Phase A slice 1 — sum-type concept declarations

  • What — concepts can now declare variants: instead of fields:. Payloaded variants (Int of (value : number)) or unit (Eof). Mutually exclusive with fields: at parse time.

    concept TokenKind
      @intention: "discriminated union of token types"
      variants:
        Ident of (name : text)
        Int of (value : number)
        Op of (sym : text)
        Eof
  • Why — a tokenizer’s output type is a discriminated union by construction. Without sum types, you encode them as flat records with a kind string field — the type system stops helping you.

  • Choice — declarations only in v0.4.0 (parse + verify). Construction (A.2) and pattern match (A.3) come post-tag, because the type-system surface is bigger than the runtime surface and ships separately.

Phase 2G — inline calls in text primitives

  • What — every text-consuming primitive accepts a rule Call directly: length(Call), starts_with(Call, needle), contains(Call, needle), json_escape(Call), parse_int(Call).
  • Why — without inline, every composed call needed a let binding. Verbose programs end up writing the same plumbing repeatedly.
  • Choice — inline at the call site, no stack frame, no let workaround. Zero-alloc in every case.

Maintenance

Other landings without a primary surface change:

  • Result(Record, text) native — Ok arm emits a JSON record, Err arm writes to stderr + exit 1; if/else inside Ok arm supported
  • Multiline if/then/else parser — NEWLINE legal between structural keywords, INDENT/DEDENT depth-balanced inside branch bodies
  • Concat-literal optimizer fold — all-literal concat(...) collapses to a single text at compile time, cascades through length(concat(...)) and json_escape(concat(...))
  • Transitive resource reads through match_result chains — verifier + native both extended
  • cidx CI/CD adopted — four phases (security + code + test + build), container-based rust:alpine
  • Generator: Claude Sonnet at 10/10 first-try on hold-out (was 9/10 at v0.3.0)
  • Two composite demos: order_intake.verbose (143 lines, 2674B ELF) and policy_proxy.verbose (80 lines, 2519B ELF)

Tests: 244 → 310 (+66 in 37 commits).

What we learned

Two lessons from the tokenizer work.

The primitive stack is verified by composition examples, not by adding more primitives. iso_date.verbose (static-position ISO 8601 parser, ~2083B ELF) and byte_classifier.verbose (three fold_bytes rules classifying every byte, each < 800B) are the integration proofs that substring + byte_at + fold_bytes + short-circuit and/or compose into a real tokenizer. Without those examples, the primitive set looked complete on paper and could still have missed a gap — they didn’t.

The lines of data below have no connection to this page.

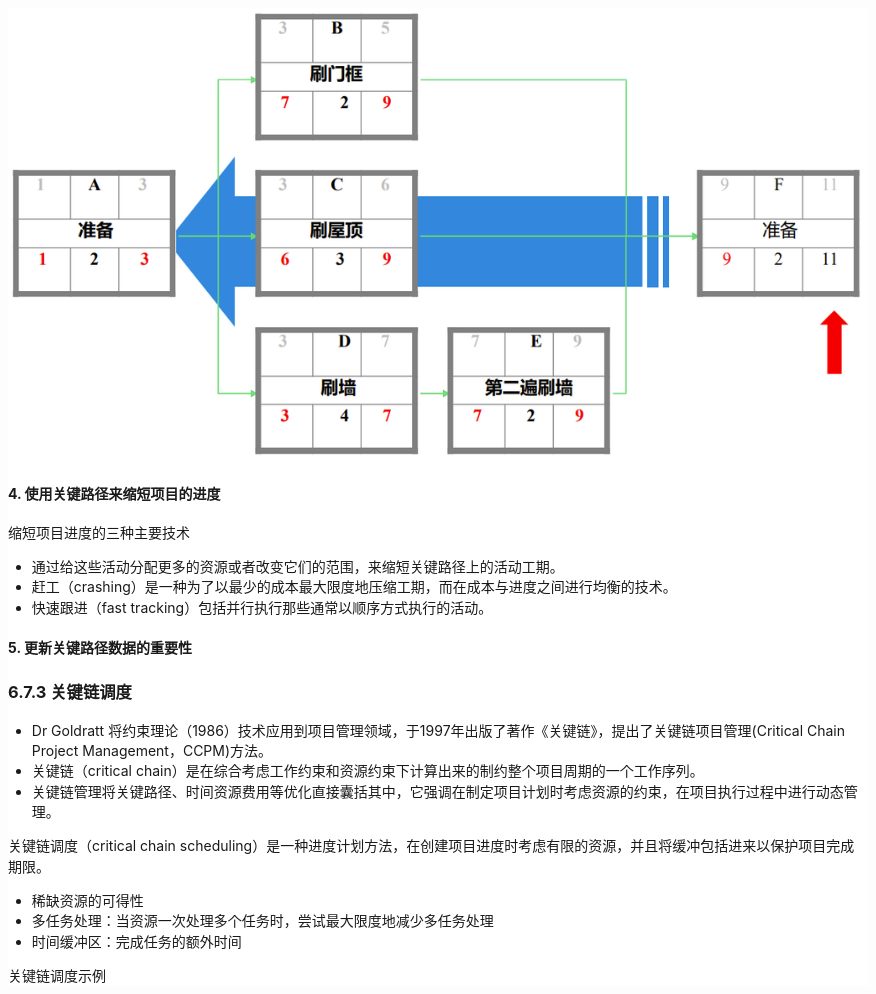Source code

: ![1669910062237](image/第6章项目时间管理/1669910062237.png)

#### 4. 使用关键路径来缩短项目的进度
缩短项目进度的三种主要技术
- 通过给这些活动分配更多的资源或者改变它们的范围，来缩短关键路径上的活动工期。
- 赶工（crashing）是一种为了以最少的成本最大限度地压缩工期，而在成本与进度之间进行均衡的技术。
- 快速跟进（fast tracking）包括并行执行那些通常以顺序方式执行的活动。

#### 5. 更新关键路径数据的重要性

### 6.7.3 关键链调度
- Dr Goldratt 将约束理论（1986）技术应用到项目管理领域，于1997年出版了著作《关键链》，提出了关键链项目管理(Critical Chain Project Management，CCPM)方法。
- 关键链（critical chain）是在综合考虑工作约束和资源约束下计算出来的制约整个项目周期的一个工作序列。
- 关键链管理将关键路径、时间资源费用等优化直接囊括其中，它强调在制定项目计划时考虑资源的约束，在项目执行过程中进行动态管理。

关键链调度（critical chain scheduling）是一种进度计划方法，在创建项目进度时考虑有限的资源，并且将缓冲包括进来以保护项目完成期限。
- 稀缺资源的可得性
- 多任务处理：当资源一次处理多个任务时，尝试最大限度地减少多任务处理
- 时间缓冲区：完成任务的额外时间

关键链调度示例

Short-circuit semantics aren’t a “nice-to-have” — they’re load-bearing for the iteration pattern. Before short-circuit landed, every guard-then-probe fold_bytes rule had to be rewritten with explicit bounds checks inside the body, defeating the point of having a guard. The fix isn’t ergonomic; it’s correctness. Without it, the entire scanning pattern is unsafe.

Open

Phase A slices 2 and 3 already landed post-tag (PRs #27 + #28): variant construction and pattern match are now fully operational at the interpreter layer. Native emit for sum types (A.4) is the active frontier — slices 4.1 (scalar) and 4.2 (text) shipped 2026-05-17.

The recursive-types design doc (docs/recursive-types-design.md, also in v0.4.0) lays out the rest: Phases A–C for language work (9–12 months), Phase D for the self-hosting campaign (6–12 months more). v0.4.0 is the first concrete commit on that path.

How to try

git clone https://github.com/verbose-org/verbose
cd verbose
cargo run -- examples/iso_date.verbose --native /tmp/iso_date --run iso_date --stream
echo "2026-05-15" | /tmp/iso_date

Or download the prebuilt binary from the v0.4.0 release page.